The Boy Who Could Not Die
Wanda: And here it finally is! The idea I got when I decided that Harry being a horcrux made no frigging sense to me. You guys have been waiting for this one for a while and here it finally is! I do not own Harry Potter.
Prologue
It was a ghastly wreck.
The car had fallen from the raised highway several stories before smashing onto the abandoned road below. The front if it had caved in, crumpling the entire vehicle like an accordion. All the windows had shattered completely, leaving glass littered several feet around. The engine had been destroyed, the leaking gasoline igniting and setting part of the old car on fire.
It was a late night on New Years Eve, hence why there wasn't anyone else around on this particular stretch of road. It was far from a big city and close to a small town; either there weren't any decent bars to go to or everyone was staying in one place for their celebration. The only reason that this car had been out and about was because they were coming back from a failed exorcism. The family had been afraid that magic was going to ruin their holiday, and the man of the house had sworn that it would not happen and that he would fix it once and for all.

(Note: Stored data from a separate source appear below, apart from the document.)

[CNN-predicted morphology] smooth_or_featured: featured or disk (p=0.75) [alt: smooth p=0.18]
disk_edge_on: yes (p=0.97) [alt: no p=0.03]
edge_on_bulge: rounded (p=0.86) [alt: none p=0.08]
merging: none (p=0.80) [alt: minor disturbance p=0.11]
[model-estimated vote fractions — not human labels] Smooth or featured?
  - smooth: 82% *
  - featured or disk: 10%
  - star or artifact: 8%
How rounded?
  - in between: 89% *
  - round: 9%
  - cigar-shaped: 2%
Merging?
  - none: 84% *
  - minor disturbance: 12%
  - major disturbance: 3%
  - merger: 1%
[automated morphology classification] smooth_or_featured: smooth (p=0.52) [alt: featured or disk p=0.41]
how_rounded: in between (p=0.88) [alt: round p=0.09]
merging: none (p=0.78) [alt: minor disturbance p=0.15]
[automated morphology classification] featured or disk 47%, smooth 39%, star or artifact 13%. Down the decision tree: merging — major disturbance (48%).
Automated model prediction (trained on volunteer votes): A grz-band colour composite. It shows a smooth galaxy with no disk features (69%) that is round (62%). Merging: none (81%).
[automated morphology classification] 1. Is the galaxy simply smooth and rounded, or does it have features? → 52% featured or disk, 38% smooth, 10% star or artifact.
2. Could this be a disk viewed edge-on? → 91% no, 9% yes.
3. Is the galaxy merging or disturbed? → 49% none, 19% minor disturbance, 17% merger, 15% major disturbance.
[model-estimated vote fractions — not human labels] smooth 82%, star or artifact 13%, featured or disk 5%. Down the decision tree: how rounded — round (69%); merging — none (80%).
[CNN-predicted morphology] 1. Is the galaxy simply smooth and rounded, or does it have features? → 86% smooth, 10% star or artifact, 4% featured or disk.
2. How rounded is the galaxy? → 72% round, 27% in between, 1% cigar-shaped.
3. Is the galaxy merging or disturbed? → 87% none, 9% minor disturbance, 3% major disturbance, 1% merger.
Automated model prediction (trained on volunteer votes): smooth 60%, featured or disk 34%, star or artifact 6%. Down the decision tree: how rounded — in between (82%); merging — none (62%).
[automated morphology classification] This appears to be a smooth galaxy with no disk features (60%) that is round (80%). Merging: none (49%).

The accident had been simple. Someone had been travelling for a magic show, but their trunk had been overstuffed. One of the things that had been barely fitting in was an anvil to pin down one of the particularly tough traps. Thanks to both the speed and its own weight, the bungee cord snapped and the anvil tumbled out on the road, the oblivious drivers moving on.

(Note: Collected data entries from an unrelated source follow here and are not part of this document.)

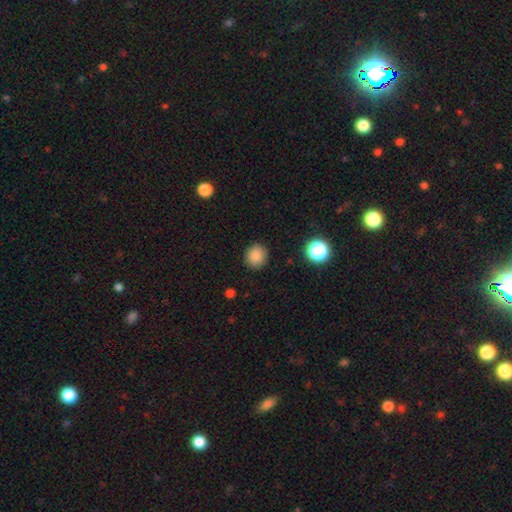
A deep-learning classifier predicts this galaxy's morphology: A smooth galaxy with no disk features (85%) that is round (85%).

Vote fractions:
- Smooth or featured? smooth: 85% / star or artifact: 11% / featured or disk: 4%
- How rounded? round: 85% / in between: 14% / cigar-shaped: 1%
- Merging? none: 89% / minor disturbance: 7% / major disturbance: 2% / merger: 1%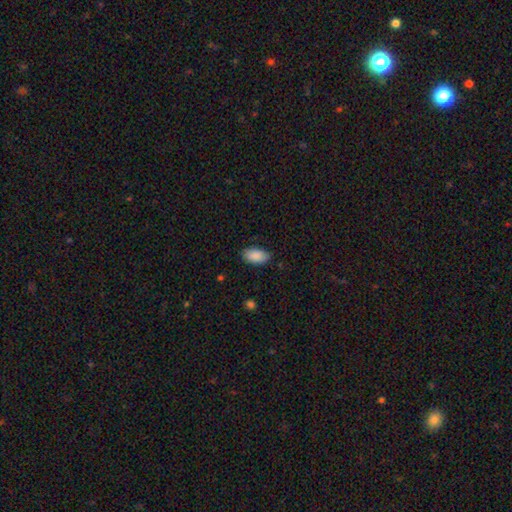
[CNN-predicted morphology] type=smooth (89%); roundness=in between (95%); merging=none (83%).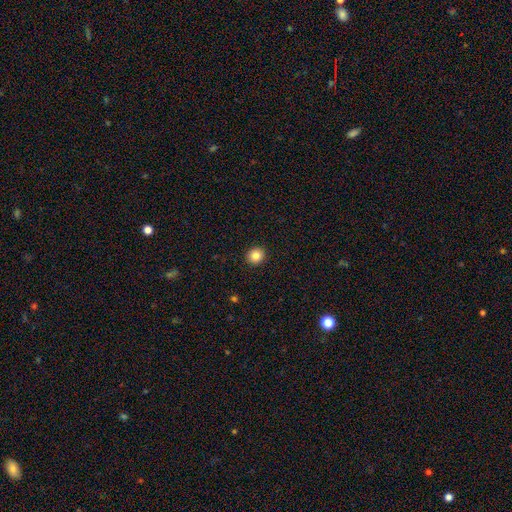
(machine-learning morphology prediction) Smooth or featured? smooth (84%)
How rounded? round (88%)
Merging? none (93%)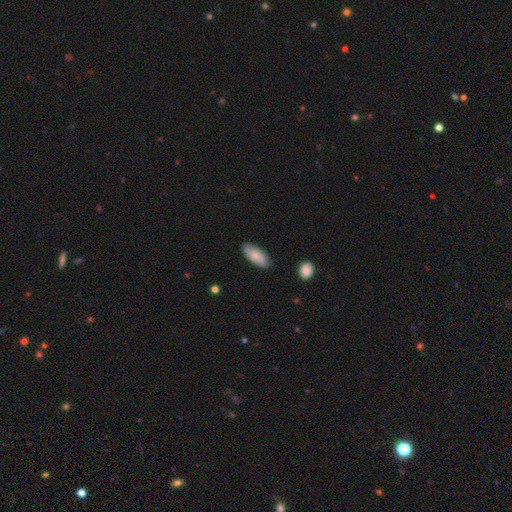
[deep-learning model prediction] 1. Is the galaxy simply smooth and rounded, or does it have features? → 80% smooth, 14% featured or disk, 6% star or artifact.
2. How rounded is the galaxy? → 88% in between, 10% cigar-shaped, 2% round.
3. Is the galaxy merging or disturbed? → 83% none, 13% minor disturbance, 2% major disturbance, 2% merger.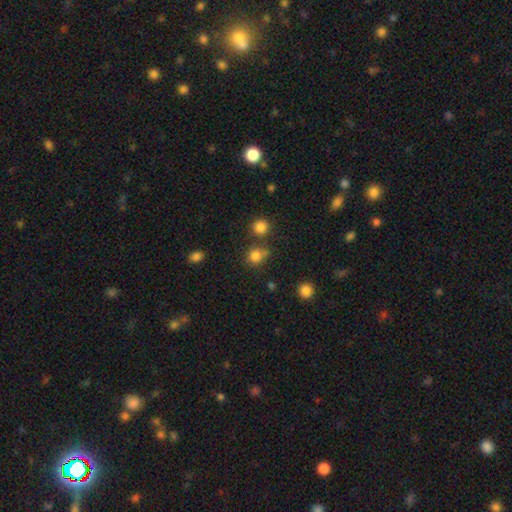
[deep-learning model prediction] Overall: smooth (81%). How rounded: round (83%). Merging: none (66%).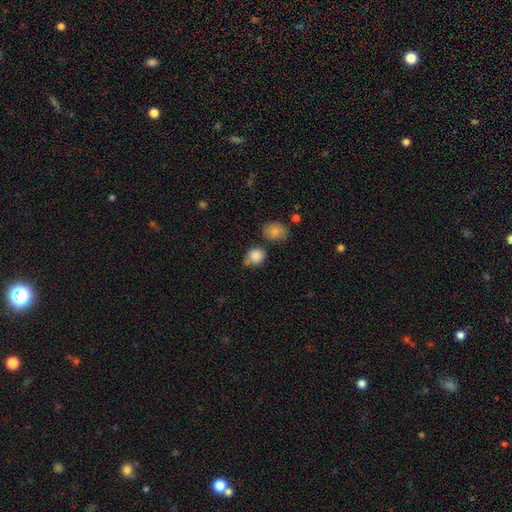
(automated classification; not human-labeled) smooth 85%, star or artifact 9%, featured or disk 6%. Down the decision tree: how rounded — round (76%); merging — none (61%).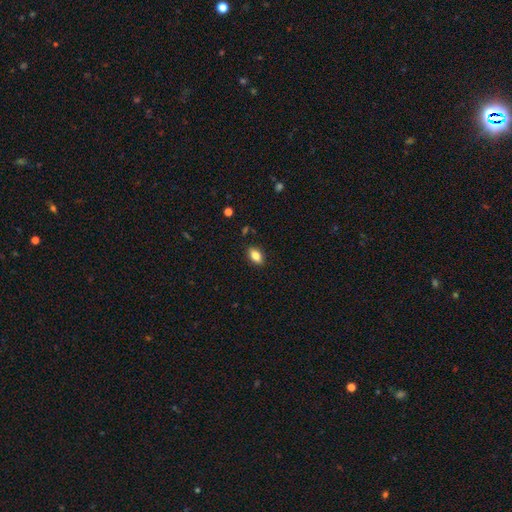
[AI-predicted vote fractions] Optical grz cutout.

Truth was stranger, and sometimes more disturbing, then fiction. Once it was eventually discovered, it would be plastered all over the news in the surrounding area. People would flock to it and gape in horror or disgust as the forensic men worked, people would talk about or exploit the tragedy for the sake of appearing on the news and getting a few minutes of fame. The family would enjoy the fame for longer, but once the accident was forgotten so were they.
The accident, in another world, wasn't meant to happen. But in most worlds, people rarely do what you expect them to.
It was dark when the van containing two members of the Dursley family came rushing down the road, so the driver didn't see the hulking black shape of the fallen anvil until he was right in front of it. Perhaps with light he wouldn't have seen it either, he had been directing a furious rant to his nephew over how the day had been wasted and nothing had changed.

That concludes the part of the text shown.